Bebia-lhe cada palavra, cada gesto, com o encantamento infantil de quem tem todo o mundo para descobrir. Nunca percebeu porque a escolhera ele, de entre todas as outras mulheres. Não era a mais bonita nem a mais elegante ou sofisticada, não era a mais vivida ou viajada, não era, definitivamente, a mais culta ou erudita. E nunca quis perceber. Do pouco que sabia e muito que não sabia, de tudo o que nem sabia que podia saber sobre o mundo e as pessoas que nele vivem, guardava uma única certeza, no amor não se percebe, quer-se e crê-se.
Teresa queria e cria que Adelino, o seu "Aladino de pele tisnada e cabelos negros", como secretamente lhe chamava, a escolheu porque a amava.
De Adelino sabia o que precisava. Não sabia de onde era, "sou um cidadão do mundo, as estrelas são o meu telhado", dizia enquanto deixava escapar que em tempos, ainda antes da herança dos tios que lhe permitiu abandonar tudo para se dedicar ao voluntariado numa instituição que criou para o efeito, tinha sido médico com carreira promissora, o melhor na sua área, cirurgião do mitocôndrio, único na Península Ibérica. "Não te quero aborrecer com pormenores, Teresa, o mitocôndrio é um órgão complexo, situado na base do crânio, a par dos rins, o único no corpo humano capaz de se auto-regenerar. Falemos de ti!". Teresa respirava de alívio, não queria que o seu Aladino percebesse ela que não sabia o que era o mitocôndrio. Preferia mil vezes que o Aladino a levasse a viajar até às aldeias do Sri Lanka no tapete mágico de palavras que ele lhe estendia. "Havias de gostar do Sri Lanka, Teresa. África enfeitiça-nos. Depois de pisaress as areias encarnadas do Fuji e de beberes as águas mornas do lago Bramaputra ficas preso àquele lugar, pertences-lhe. É duro ser-se voluntário. Olha as minhas mãos, grossas, ásperas, calejadas. As mesmas que vacinaram órfãos, e operaram viúvas, erigiram casas, escolas e hospitais.".
Encantava-a a voz melodiosa e o desprendimento do seu Aladino. Nunca andava com dinheiro, preferia caminhar a dar uso aos carros luxuosos que possuia. O voluntariado ensinara-o a viver com pouco. "Não Teresa, não é pouco. Se é o essencial, se é quanto basta, é muito, é tudo!". Ah, a pureza, o seu Aladino era verdadeiramente puro.

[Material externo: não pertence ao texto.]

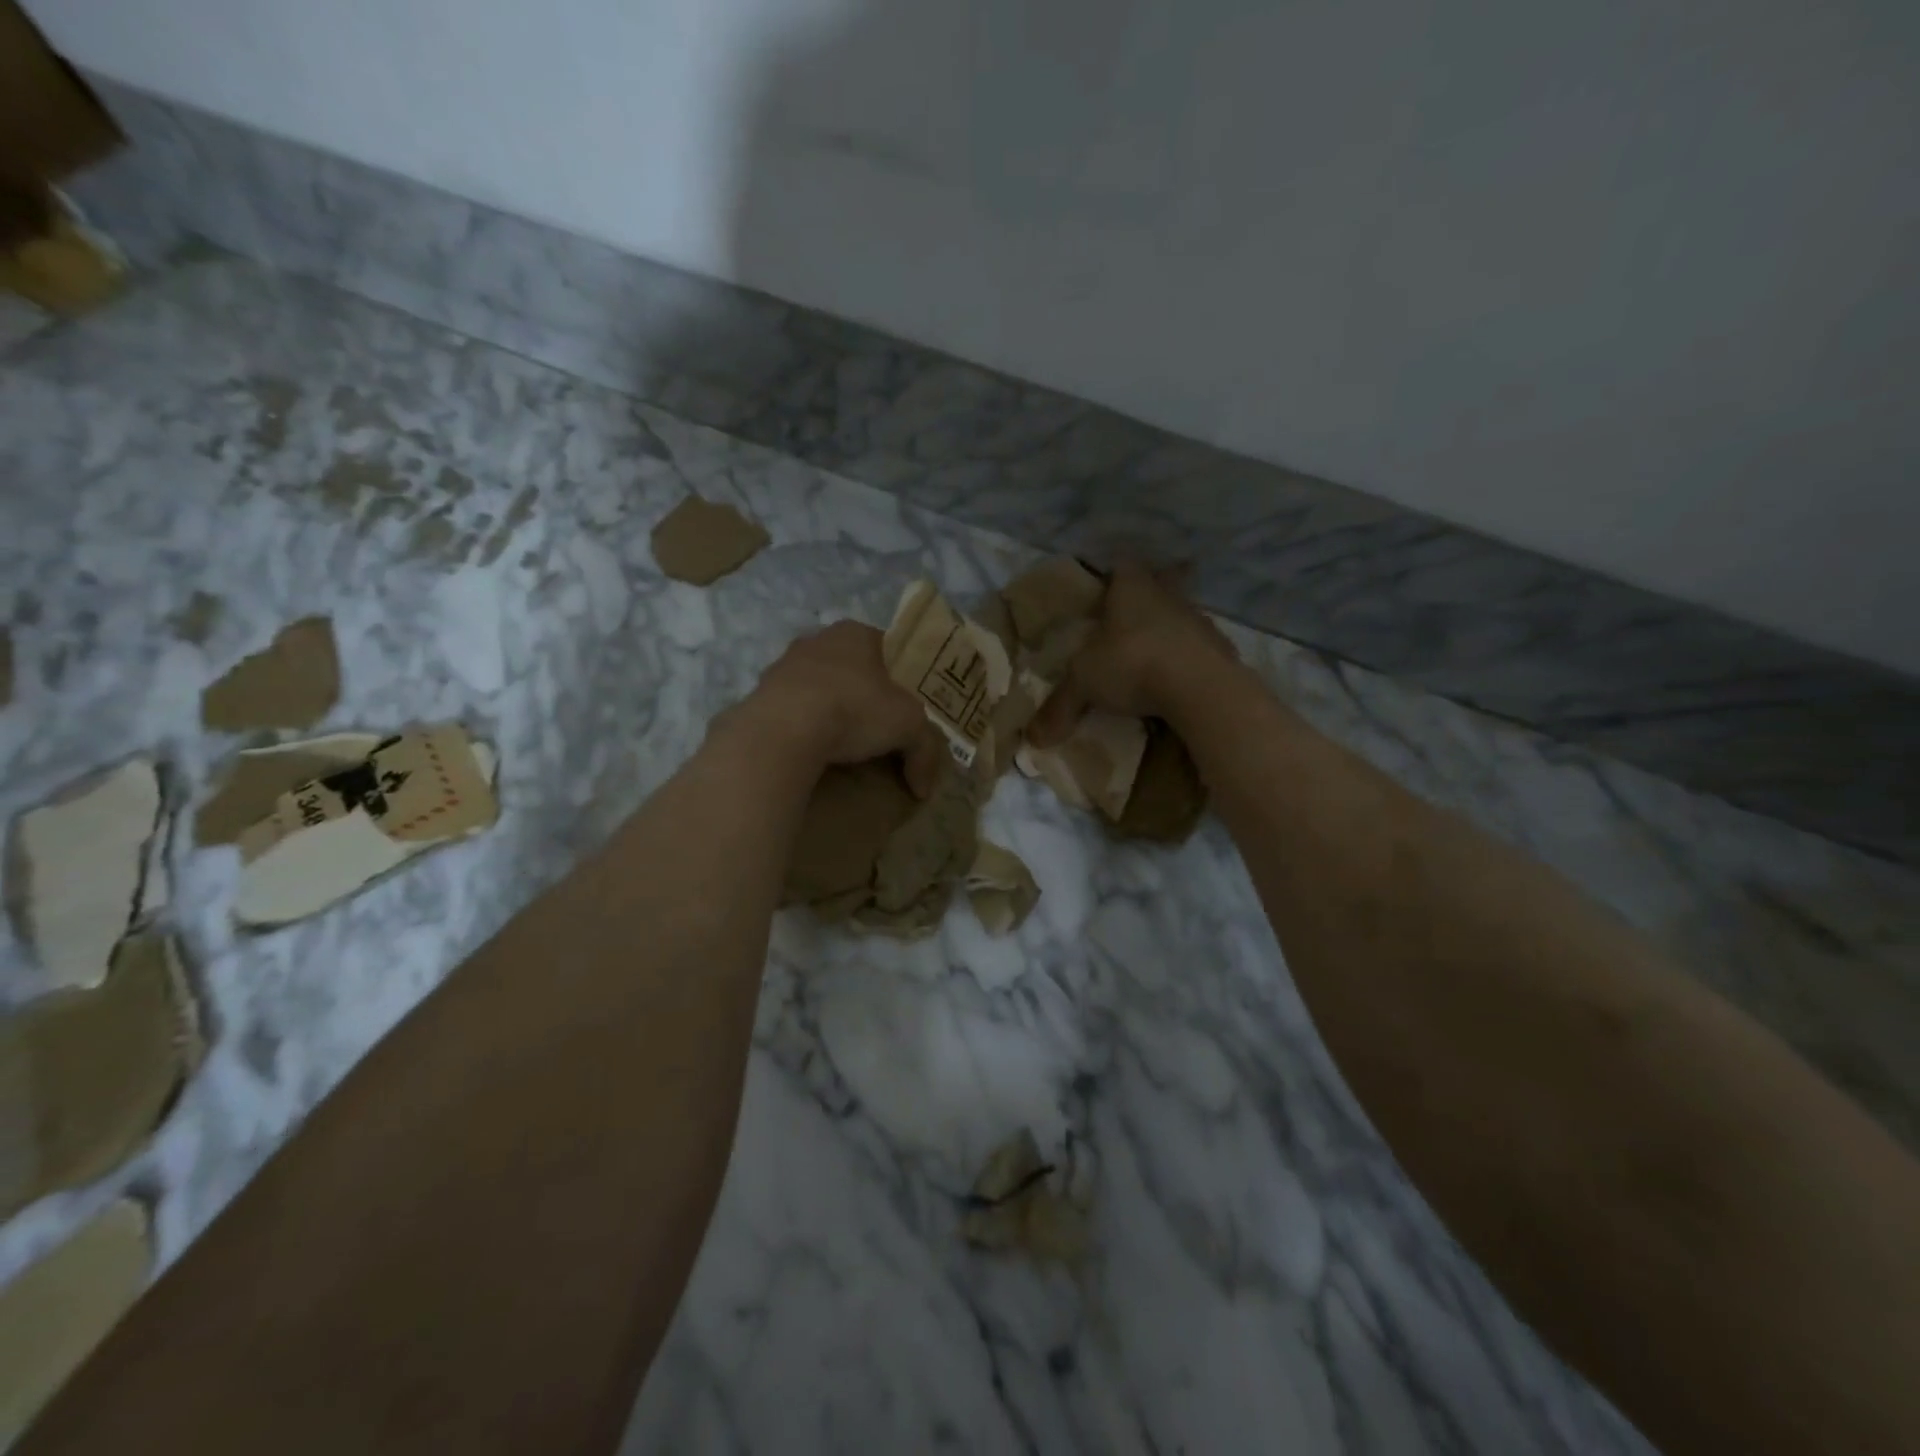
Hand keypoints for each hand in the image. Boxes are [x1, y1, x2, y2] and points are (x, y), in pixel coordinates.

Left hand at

Teresa saiu mais cedo do trabalho. Queria ir para casa depressa, esperar o seu Aladino. Convidou-o para jantar, queria contar-lhe que aquele tinha sido o seu último dia de trabalho, que se tinha despedido, que queria ir com ele construir hospitais e casas nas areias encarnadas do Fuji. Sentada no banco do autocarro, observava a cidade com atenção, iria ter saudades. Em tudo via beleza, até no velho estaleiro camarário, onde dois homens descarregavam materiais de construção. Os olhos prenderam-se no mais novo, moreno, de pele tisnada e cabelos negros, pensou, "pele tisnada e olhos negros" como o seu Aladino. O seu Aladino! Saiu na paragem mais próxima e correu para trás. Do lado de fora do estaleiro gritou, chamou-o, Aladino! Adelino! O moreno olhou-a e afastou-se indiferente. Minutos depois, o telemóvel anunciava uma mensagem escrita.
"Parti numa missão e não sei quando volto.
Traz-me no teu coração a dizer que te amo.
Adelino"
Teresa soube então que Adelino, o seu Aladino, com as mesmas palavras mágicas que lhe estendia o tapete, lho puxou para sempre.
Dias mais tarde voltou a vê-lo, no mesmo café onde se tinham conhecido, acompanhado de uma jovem que o contemplava embevecida.
"Vou aborrecer-te, Isabel. O mitocôndrio é um órgão complexo situado na base do crânio, a par dos rins o único capaz de se autoregenerar. Falemos de ti."